1. Configuration Validation: Compare the new instance configuration against the current instance (i-01af8bc7deaf4f9db) to ensure attributes such as network interfaces, security groups, key pairs, and placement are identical.
2. Service Availability Check: Ensure the applications running on these instances are correctly deployed and not impacted by differences in instance configuration or AMIs. Test connectivity and application responsiveness post-deployment.

Potential Impact:

• Service Availability: Unoptimized or improperly configured instances could lead to application downtime or degraded performance.
• Configuration Drift: Differences in settings like metadata options and security groups can introduce inconsistencies and potential security vulnerabilities.

EC2 Instance Replacement Impact on Webserver [Medium]

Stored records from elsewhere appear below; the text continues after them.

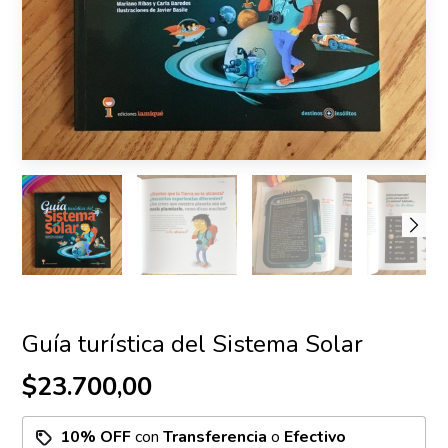
Guía turística del Sistema Solar
$23.700,00
10% OFF
con
Transferencia
o
Efectivo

Similar to the App Server, the EC2 instance (540044833068.eu-west-2.ec2-instance.i-0eec9aceacee2a457) is also being replaced with a new AMI (ami-0d3998a1fb9c31903). Ensure the new configuration matches the existing setup, such as instance type, key pair, security group, subnet, and all other configurations. Any discrepancies can affect the availability and performance of the web server.

Validation Steps:

1. Configuration Validation: Review the new instance setup against the current configurations of i-0eec9aceacee2a457. This includes network interface settings, security group configurations, metadata options, and placement details.
2. Service Checks: Post-deployment, validate the webserver's functionality by testing HTTP/HTTPS endpoints to ensure there is no downtime or performance issues.

Potential Impact:

• Webserver Availability: Misconfigurations or mismatched settings can lead to webserver unavailability or impaired functionality.
• Configuration Drift: Inconsistent setup between old and new instances might introduce security risk or operational issues.

Launch Template Update Impact [Medium]

The EC2 Launch Template (540044833068.eu-west-2.ec2-launch-template.lt-0731f767e6be2ab94) is being updated with a new AMI (ami-0d3998a1fb9c31903). Ensure that this change does not introduce inconsistencies in any auto-scaling or instance launch operations. Validate that all settings in the launch template remain consistent, such as instance type (t3.micro), and any critical launch configurations remain unchanged.

Validation Steps:

1. Launch Template Consistency: Verify that the new AMI settings retain all critical launch configurations from the old template. Ensure that instance types, key pairs, and other settings are unchanged and as expected.
2. Test Autoscaling Policies: If this launch template is used within an auto-scaling group, conduct a test to validate that instances launched with the new AMI adhere to the expected configuration, and applications deploying on these instances function without issues.

Potential Impact:

• Auto-scaling Issues: New instances might not configure correctly if there are discrepancies in the launch template, leading to auto-scaling failures or suboptimal performance.
• Configuration Drift: Ensure that updates do not introduce unexpected changes that can affect operational stability and security settings.